- Downtown Monett Historic District
- U.S. National Register of Historic Places
- U.S. Historic district
- Location: Parts of the 200-400 blocks of Broadway & Bond, Monett, Missouri
- Coordinates: 36°55′16″N 93°55′28″W﻿ / ﻿36.92111°N 93.92444°W
- Area: 10.91 acres (4.42 ha)
- Built: 1892
- Built by: Gillioz, M. E.
- Architect: Hawkins, Earl; Melick, Neal A.; Simon, Louis A.
- Architectural style: Classical Revival, Moderne
- NRHP reference No.: 14000373
- Added to NRHP: June 27, 2014

= Downtown Monett Historic District =

Historic district in Missouri, United States

Downtown Monett Historic District is a national historic district located at Monett, Barry County, Missouri.

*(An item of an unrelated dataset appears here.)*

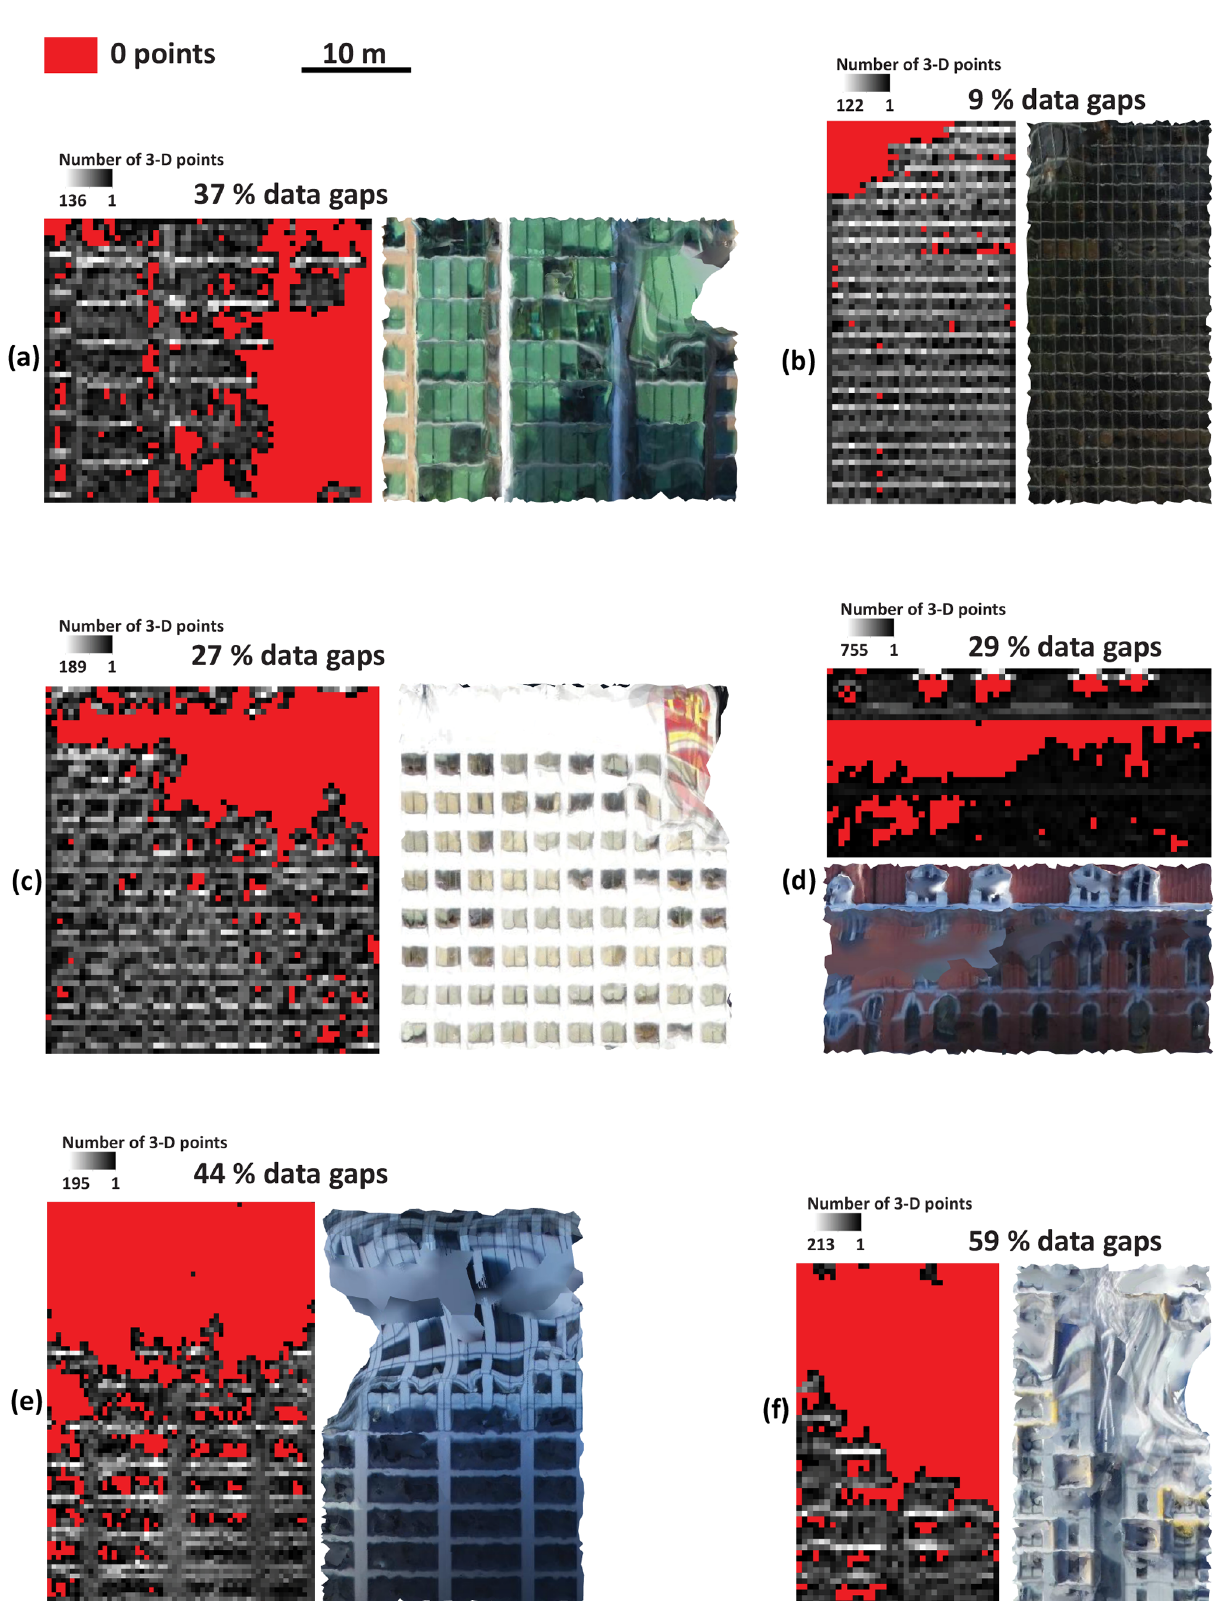
Figure 3. Sample building facades, each represented by a 0.50m 3-D point density raster and high-resolution mesh segmentation. Red cells within each raster represent data gaps (0 points per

It encompasses 35 contributing buildings in the central business district of Monett. The district developed between about 1892 and 1947, and includes representative examples of Classical Revival and Streamline Moderne architecture. Notable buildings include the Ozark Fruit Growers Association (1926), Armstrong and Sons Grocers (1914), Wilson Opera House (1893), Zumwalt Lunch Stand (1928), Callaway Furniture Store (1916), Hoberg Building (1893), First National Bank (c. 1900), Main Variety (1945), Bill Martin's Chevrolet (c. 1940), Monett State Bank (c. 1903), City Hall and Fire Station (c. 1929), Gas Service Company and Battery Factory (1917), Post Office (1936), and Masonic Temple (1922).

It was added to the National Register of Historic Places in 2014.